Government officials Monday gave conflicting accounts on whether their investigation into an ag­ricultural company has de­ter­mined that the company violated its government concession by logging in Kompong Speu prov­ince.

According to Kompong Speu Second Deputy Governor Phauk Sam En, the Haining Group has been logging on lands that had been granted for running a castor oil plantation.

Provincial authorities opened their investigation after a July 8 in­spection of the plantation by Glo­bal Witness, the country’s designated forestry monitor.

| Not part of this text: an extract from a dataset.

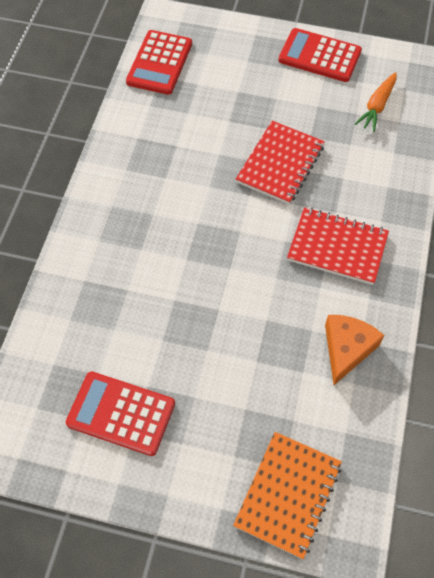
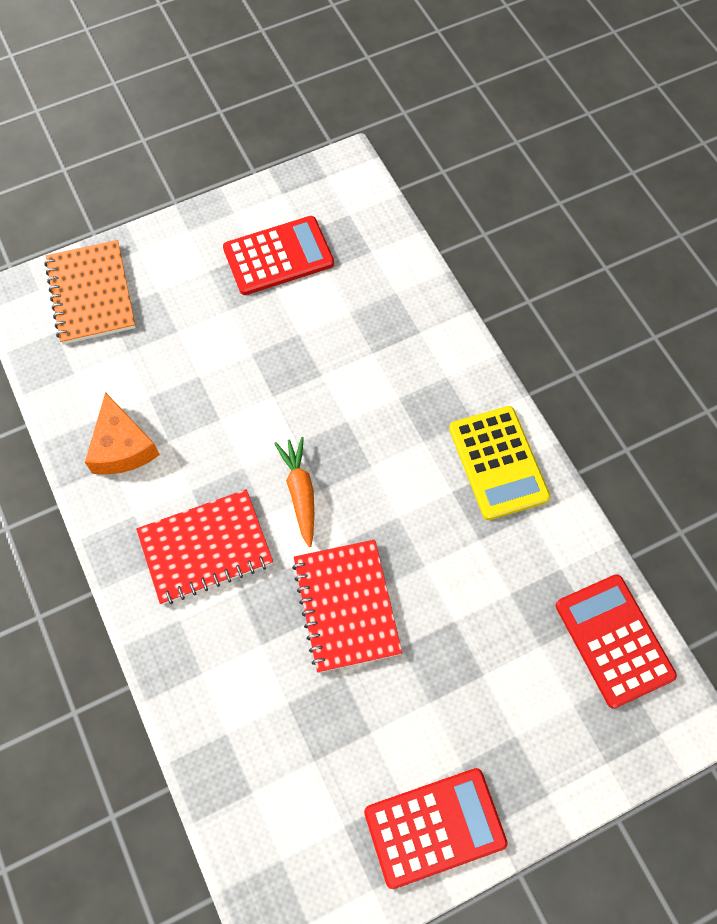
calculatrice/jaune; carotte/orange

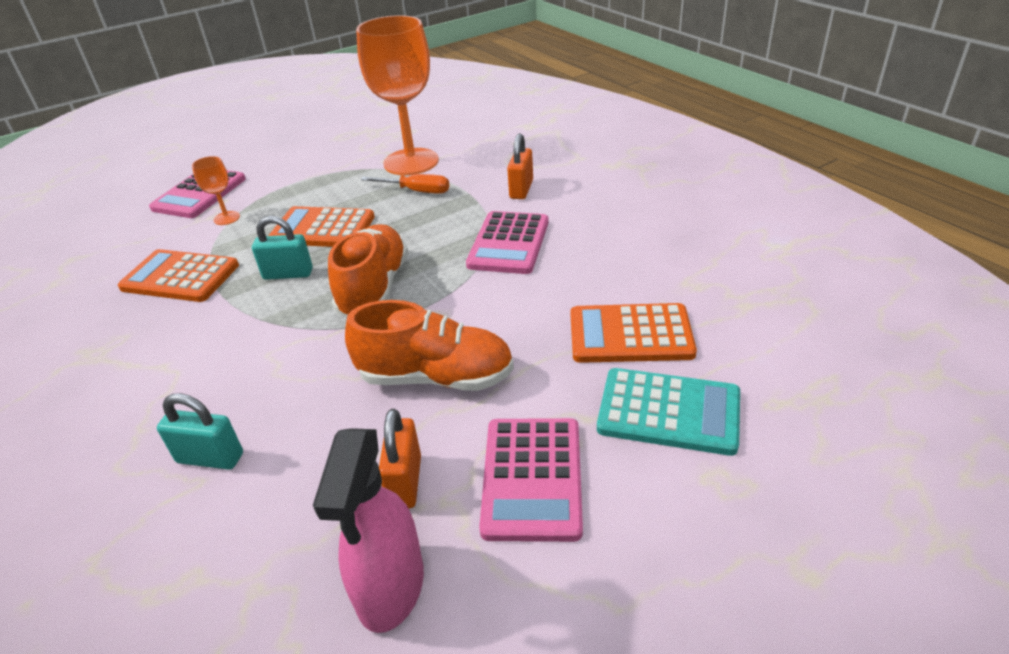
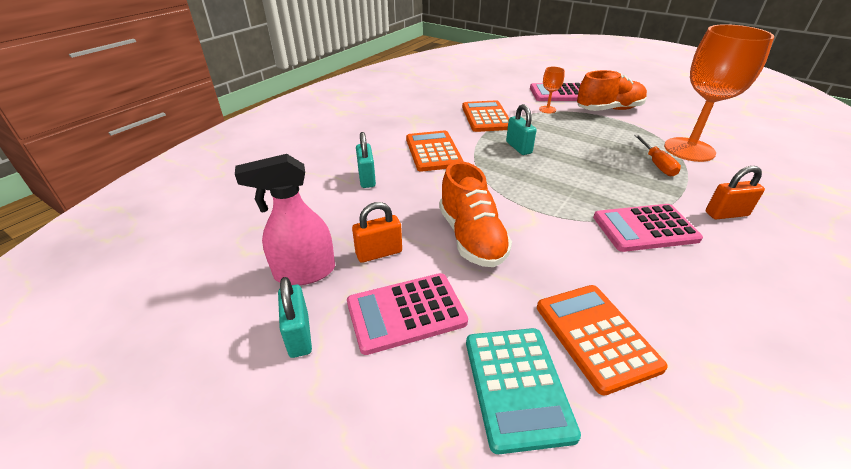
cadenas/turquoise (no. 1 from left); calculatrice/orange (no. 1 from left); chaussure/orange (no. 2 from left)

Global Witness reported it had found at least 5,000 logs had been cut and claimed the Haining Group was running a large sawmill.

It wasn’t clear, though, whe­ther the government would punish the company, Phau Sam En said.

But Ty Sokhun, the director of the forestry department at the Min­­­istry of Agriculture, said Mon­day that officials are still conducting their investigation.

“Now we are studying whether the company acted within the terms of its contract,” Ty Sokhun said.

The government granted the Haining Group the 23,000-hectare concession for land in Phnom Sruoch and Oral districts in 1998, and originally planned for a cassava and palm oil plantation to be run, according to records from the Ministry of Agriculture.

Instead, Global Witness reported there was only a small plantation of castor oil plants.

Officials at the company could not be reached Monday for comment. As the investigation continues, at least one local official voiced con­cerns that villagers will be af­fected by tree cutting in the plantation.

“We do not know what the company wants to grow, but it’s cut down even small trees,” Sangke Satob Commune Chief Heng Sophal said. “The villages are lo­cated on the concessions, so we are very worried about losing lands.”

But Phauk Sam En said the company was actually helping the locals in other ways, by building a 50 km stretch of road that connects some of the communes in the two districts.

Nonetheless, the logging must stop, Phauk Sam En said.

“It has no license to cut down trees for business. It is only allowed to cultivate agriculture,” he said.